Dr Chris Fuller specialises in the study of U.S. foreign policy from 1945 to the present day. He has a particular interest in the “War on Terror” and wider U.S. counterterrorism practices, and the role of technologies, in particular those related to precision weapons and cyberspace, in creating security and insecurity. His work bridges the gap between scholars and practitioners with contributions to professional bodies and government agencies, as well as public engagement through documentaries, festivals, and public events.
To help explore topics which straddle traditional historical research and the study of contemporary affairs, and frequently fall under classification regimes, Dr Fuller specialises in the use of open-source material supplemented by leaked documents, considering their utility as evidence, as well as the historical and ethical challenges their utilisation presents.
- US foreign policy
- Terrorism and counterterrorism
- Cyberspace and cyber conflict
- The War on Terror
- American empire
Dr Chris Fuller is currently engaged in three research projects. The first is titled ‘The Hammer and the Scalpel: The American Precision Ethos and Culture of War’. It examines the way in which ideas of precision have always been a component of American strategy, especially with regard to the use of air power, and tracks how over the decades this precision ethos became more and more dominant. The project explores what the primary driving factors have been behind this ethos, from military necessity to technological dominance, to political drivers, and the role of hyperconnectivity. The project also examines how America’s post-9/11 response saw the precision ethos evolve to encompass ground forces, and also its place within popular culture, in particular the output of the military-entertainment complex such as films and video games.
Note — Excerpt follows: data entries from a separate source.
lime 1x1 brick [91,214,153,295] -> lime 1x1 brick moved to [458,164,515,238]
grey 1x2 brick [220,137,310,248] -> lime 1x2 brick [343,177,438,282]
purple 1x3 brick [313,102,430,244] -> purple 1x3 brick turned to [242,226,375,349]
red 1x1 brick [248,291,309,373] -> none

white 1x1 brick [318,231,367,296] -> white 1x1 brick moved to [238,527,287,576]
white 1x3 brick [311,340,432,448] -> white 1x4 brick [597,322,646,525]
The second project is titled ‘Net Gain? The Internet and American National (In)Security’ and examines the impact of computer networks on U.S. national security policy, from the theoretical discourse in the 1950s to the fallout of the election of Donald Trump in 2016.
The final area of investigation is titled ‘Enemies of the People: The United States’ Media Ecosystem and the Sundering of the American Body Politic’, and explores technological, ideological, and economic developments in the U.S. media landscape which ultimately helped contribute to the January 6th Insurrection.
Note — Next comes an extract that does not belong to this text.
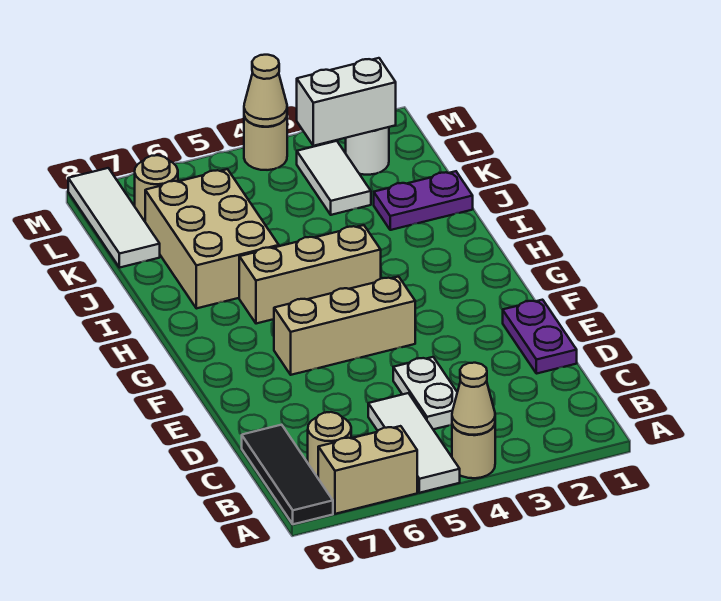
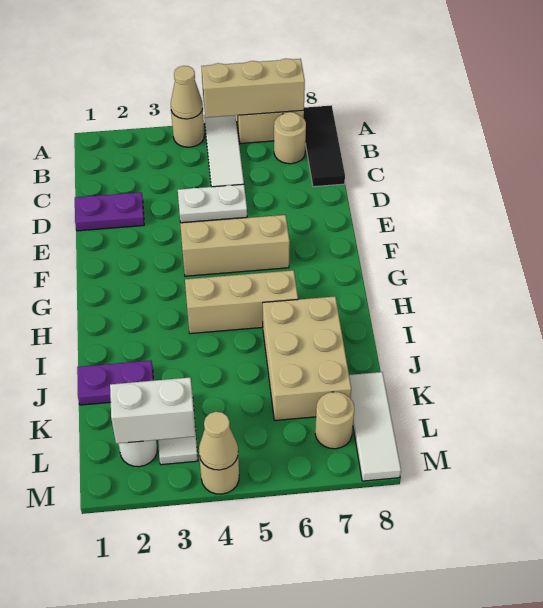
none -> tan 1x3 brick [201,59,305,118]
white 1x2 plate [393,357,457,429] -> white 1x2 plate turned to [178,184,247,223]
purple 1x2 plate [503,300,577,374] -> purple 1x2 plate turned to [75,192,144,231]

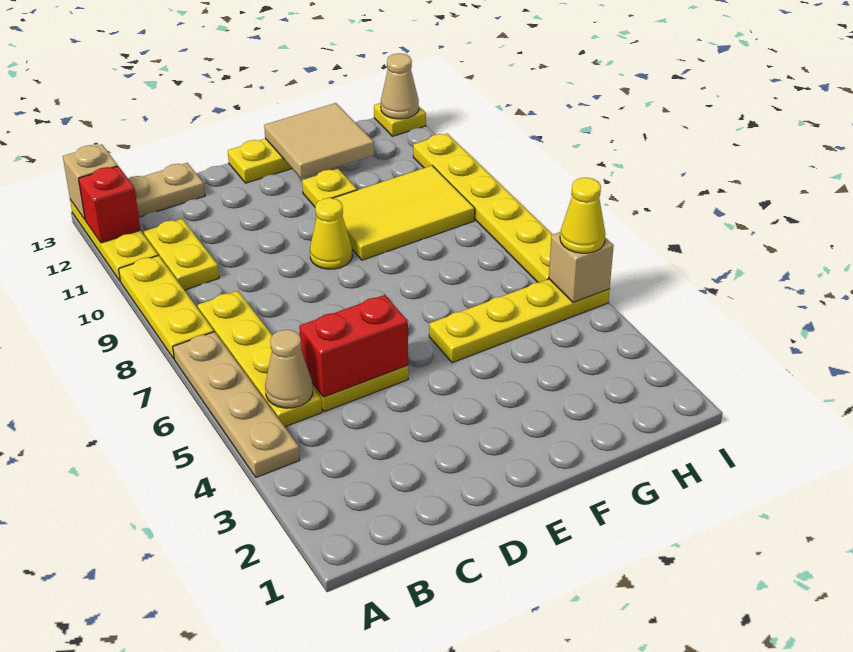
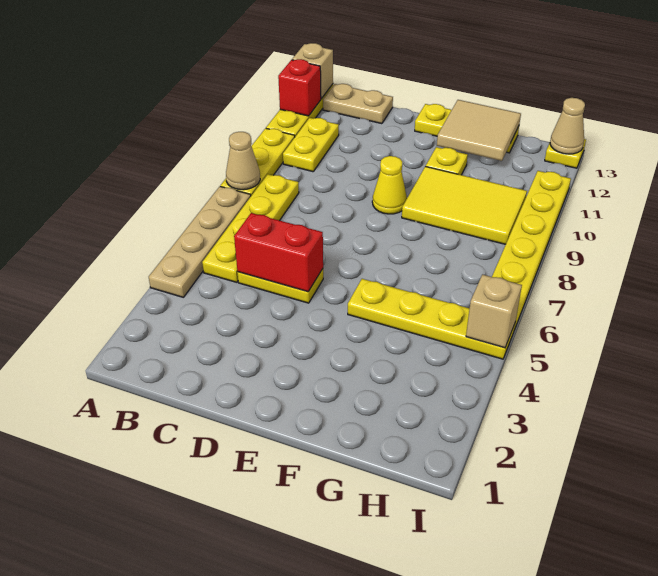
tan 1x1 cone [265,330,313,408] -> tan 1x1 cone moved to [226,132,260,190]
yellow 1x1 cone [560,178,606,253] -> none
More broadly, Dr Fuller’s work explores the concept of a Pax Americana, and the extent to which this was established in the years following the end of the Second World War and is arguably in decline.
Dr Chris Fuller teaches modules related to the modern and contemporary United States, with a particular focus upon foreign policy. In addition, he lectures on themes of terrorism and counterterrorism, technology and security, and concepts of American empire and the Pax Americana. The historical roots of the War on Terror and its short, medium, and long-term consequences are an area of particular interest, as is the emergence of cyberspace and its role in shaping the late-twentieth century and early twenty-first.
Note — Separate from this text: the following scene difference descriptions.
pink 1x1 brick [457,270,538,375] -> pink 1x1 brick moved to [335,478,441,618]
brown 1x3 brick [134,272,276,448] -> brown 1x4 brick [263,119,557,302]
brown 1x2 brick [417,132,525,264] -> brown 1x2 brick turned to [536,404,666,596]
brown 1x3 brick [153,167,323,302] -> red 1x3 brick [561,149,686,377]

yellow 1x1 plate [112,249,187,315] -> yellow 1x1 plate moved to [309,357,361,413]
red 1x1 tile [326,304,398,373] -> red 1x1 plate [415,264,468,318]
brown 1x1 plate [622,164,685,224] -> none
In terms of teaching approach, Dr Fuller is dedicated to the development of transferable skills, in particular those which relate to different methods of communication and effecting change, such as writing policy briefs, recording podcasts and video essays, data visualisation, and public engagement, and is working toward incorporating the development of such skills into the curriculum of the modules he teaches. He also integrates roleplays and similar activities into his teaching as alternative forms of revision and applied learning. Finally, Dr Fuller is a firm supporter of the approach of ‘applied history’ – the active use of history to inform contemporary decision making, especially in the realm of foreign policy, and champions this disciplinary approach with his students.
Dr Chris Fuller completed his degree in History at Cardiff University in 2000, before progressing to complete a PGCE in History and teaching A-level History and Ancient History for seven years. He then moved into outreach work for the University of Southampton, where he created the Learn with US programme, which focuses upon the development of skills to aid sixth formers make the transition to higher education, in particular through supporting schools and colleges in the delivery of the Extended Project Qualification (EPQ). He completed his Masters and PhD part-time alongside this role, and joined Southampton’s History department as a lecturer in 2014 upon completion of his doctorate, but maintains a keen interest in working with schools and colleges.
Since being a member of the department, Dr Fuller has served as the Head of Admissions, recreating the Re-sourcing History programme, as well as developing numerous new modules at undergraduate and masters level focused upon contemporary history and security themes. He has also developed close links between the History department and the university’s Web Science programme, supervising three PhD students from this field. In addition, he has established a joint scholarship with the Imperial War Museum, exploring digital resources related to the ISIS terrorist organisation and British military engagements in Afghanistan, Iraq, Syria, and Libya.
Dr Fuller’s research and publications focus upon contemporary security and technology issues, from counterterrorism methods to drone warfare, to conflict in cyberspace. In addition, he has featured in numerous documentaries, and provided policy guidance to organisations such as the United Nations and US Congress.